Contrast that story with another Jakarta-based spouse and mother who wishes to remain anonymous.

“Within my husband’s firm, there was an acknowledgment that there was concern, but ‘life goes on.’ There is currently nothing planned and I have no knowledge of support or security help for us personally,” she says. “I’ve not heard of any crisis plans and I think we will be very much on our own if we decide to depart.”
Although this spouse acknowledges that many men seem to have the attitude of “just get on with things”, she believes the issue goes deeper.

“I wonder if it’s because the women here in their daytime life have to curtail things far more than men who are busy at the office, oblivious to many of the changes happening in the community,” she says, adding that women probably have more time to worry about the children also as they are the major caregivers with workaholic husbands.

Companies and organisations should keep in mind that helping families feel safer serves their bottom line interests, according to the 2002 Global Expatriate Study conducted by Cigna International Expatriate Benefits, the National Foreign Trade Council (NFTC) in the US, and WorldatWork, a compensation and benefits association based in Arizona.

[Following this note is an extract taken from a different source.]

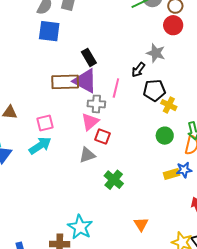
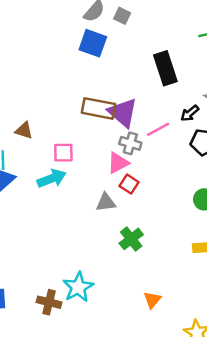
black rectangle: (89, 57) -> (165, 68), moved, size x1.5
pink line: (116, 88) -> (158, 129), turned 36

The findings, based on more than half of the study’s 709 respondents — 39 percent of which are working in the EU, and all of whom are employees as no spouses were interviewed according to the NFTC — noted that expatriates who believe they are not getting enough information about safety issues have less peace of mind and feel less productive.

It has certainly been proven by many expatriate researchers that a husband whose wife is at home going out of her mind with worry — whether it’s over fear of the safety of her children or any other of the challenges the accompanying spouse faces — will not be allowing her partner to get much work done at the office.

A recently evacuated spouse from Caracas, Venezuela, offers even more advice for HR looking for ways to help their expatriates in difficult postings. This spouse noted that while the beginning of her family’s evacuation was initially handled with both professionalism and kindness by her husband’s organisation, the costs — emotional and financial —quickly started to add up.

Certain necessities and actions could be taken she believes, in order to mitigate the loneliness and expense of suddenly being a two-household family. These include:

  • Providing necessities like computers (for e-mail), access to cars, school testing services so that evacuated children can be placed properly in schools, as well as access to doctors and dentists who will make room in busy practices to see them.
  • Reaching out to the evacuated families and following up on their welfare instead of waiting for them to call the organisation seeking help.
  • Informing them of their options.
  • Giving them the tools to operate independently, but stay near.

 

An evacuation is a hardship for a family, according to the spouse forced to leave her husband behind in Caracas.

“It’s real, personal and utterly outside of their control,” she says.

“Families are counting on the company to help.”